### Actions to take
1/ Which C library functions does the comment thread on removing old standard-library modules name?
2/ Can you extend the comment thread on removing old standard-library modules from the point where it stops?

Unplugging old batteries

Posted Jun 7, 2018 0:39 UTC (Thu) by cjwatson (subscriber, #7322) [Link]

The PyYAML case will finally be fixed in the next release, although no doubt code depending on it will still need to be careful for a while if it needs to support old versions: https://github.com/yaml/pyyaml/pull/74

Unplugging old batteries

Posted Jun 7, 2018 15:55 UTC (Thu) by k8to (guest, #15413) [Link]

Yes, that would be the problem I was referring to. I'm very sad this "feature" exists.

Bad idea

Posted Jun 6, 2018 6:12 UTC (Wed) by eru (subscriber, #2753) [Link] (17 responses)

In any language, a standard library module is effectively part of the language. If you remove it or change it in an incompatible way, you create needless extra work for someone with 100% certainty. This is especially true in a succesful language like Python.
You can make changes like that only in languages where the user base is small and you can reach them all, or languages clearly still in development phase. Otherwise backward-incompatible changes are just plain rudeness.
The drudgery of maintaining backward-compatibility is the price of success. (At least if you want to be considerate towards your users).

Bad idea

Posted Jun 6, 2018 7:41 UTC (Wed) by mpr22 (subscriber, #60784) [Link] (14 responses)

Or, for features which genuinely have approximately zero users or which need to die (o hai gets() strcpy() scanf() fscanf(); sscanf() gets to stay because it doesn't have the conceptual problems of scanf()/fscanf()), you can follow the well-established "deprecate, declare obsolete, remove" sequence.

Bad idea

Posted Jun 6, 2018 7:51 UTC (Wed) by ringerc (subscriber, #3071) [Link] (2 responses)

Problem is, that sequence doesn't work.

Deprecated: majority of user base pays attention.

### Given entries
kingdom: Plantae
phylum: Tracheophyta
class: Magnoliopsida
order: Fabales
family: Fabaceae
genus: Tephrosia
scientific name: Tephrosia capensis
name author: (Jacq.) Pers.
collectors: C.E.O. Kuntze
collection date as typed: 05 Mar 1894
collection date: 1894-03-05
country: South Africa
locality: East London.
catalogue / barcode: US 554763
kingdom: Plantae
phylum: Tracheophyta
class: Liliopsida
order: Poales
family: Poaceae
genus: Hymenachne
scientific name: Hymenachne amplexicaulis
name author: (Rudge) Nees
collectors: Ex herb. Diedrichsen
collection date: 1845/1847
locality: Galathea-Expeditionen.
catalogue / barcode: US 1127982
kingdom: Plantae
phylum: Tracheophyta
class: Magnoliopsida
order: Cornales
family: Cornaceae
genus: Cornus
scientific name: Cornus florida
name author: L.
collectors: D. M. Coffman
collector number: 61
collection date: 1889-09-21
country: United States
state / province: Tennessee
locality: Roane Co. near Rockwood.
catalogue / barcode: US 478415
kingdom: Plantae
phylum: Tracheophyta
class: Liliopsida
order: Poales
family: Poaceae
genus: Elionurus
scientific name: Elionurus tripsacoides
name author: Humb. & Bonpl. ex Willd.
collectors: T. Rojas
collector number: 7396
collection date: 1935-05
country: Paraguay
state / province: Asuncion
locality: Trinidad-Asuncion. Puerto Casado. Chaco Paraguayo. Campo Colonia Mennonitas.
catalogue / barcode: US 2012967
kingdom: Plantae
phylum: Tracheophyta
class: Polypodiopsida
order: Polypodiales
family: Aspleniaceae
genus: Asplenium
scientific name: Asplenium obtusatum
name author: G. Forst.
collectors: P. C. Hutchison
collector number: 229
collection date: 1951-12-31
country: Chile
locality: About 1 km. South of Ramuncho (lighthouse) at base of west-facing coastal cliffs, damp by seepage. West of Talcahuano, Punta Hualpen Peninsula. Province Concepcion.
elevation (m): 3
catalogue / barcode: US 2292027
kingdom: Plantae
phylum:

### Expected responses
1/ gets(), strcpy(), scanf(), fscanf(), sscanf()

2/
Obsolete it, add warnings: If the warnings are enabled by default, users complain unless you offer a way to turn it off, at which point devs turn it off by default. If they're for a maintainer mode, devs never turn it on. Nobody sees or pays attention to the warnings.

Remove it: oh my god it's the apocalypse, $everything was using that, bring it back!

Bad idea

Posted Jun 6, 2018 9:12 UTC (Wed) by mbunkus (subscriber, #87248) [Link] (1 responses)

> Problem is, that sequence doesn't work.

Well, it does, more or less. Perl does it all the time. They often remove packages from the core distribution and make them available as separate CPAN packages users can install if they want to. That includes often-used (though ugly) things like the CGI module (removed in 5.22) as well as development-only things (Module::Build, Devel::DProf) and more obscure ones (Log::Message, Text::Soundex).

They're not shy about this either. You can use the "corelist" tool in order to get an idea of how many packages have been removed since, say, 5.10.0 (current release is 5.26.0):

> corelist --diff 5.10.0 5.26.0 | grep -E '\(absent\)$'

Bad idea? Great idea!

Posted Jun 12, 2018 18:05 UTC (Tue) by jezuch (subscriber, #52988) [Link]

Java will do this too. There are many things that have been deprecated for 20 years and finally somebody[1] said "enough is enough!". And so now there is an official process for removing old junk, that everybody hopes will be followed without mercy :)

[1] That somebody being Stuart Marks https://twitter.com/DrDeprecator

Bad idea

Posted Jun 6, 2018 8:55 UTC (Wed) by eru (subscriber, #2753) [Link] (10 responses)

for features which genuinely have approximately zero users

In the case of a published, popular language or API, there is no practical way to find out if there are approximately zero users. I find it hard enough even in the case of the in-house language and tools I maintain.

Bad idea

Posted Jun 6, 2018 9:32 UTC (Wed) by smurf (subscriber, #17840) [Link] (9 responses)

You can approximate this, though. NIS is long deprecated. So are various obsolete file formats, and/or incomplete methods of detecting them.

Anybody who still uses these modules is unlikely to update their Python installation, much less upgrade to Python3. So why should we still carry them around?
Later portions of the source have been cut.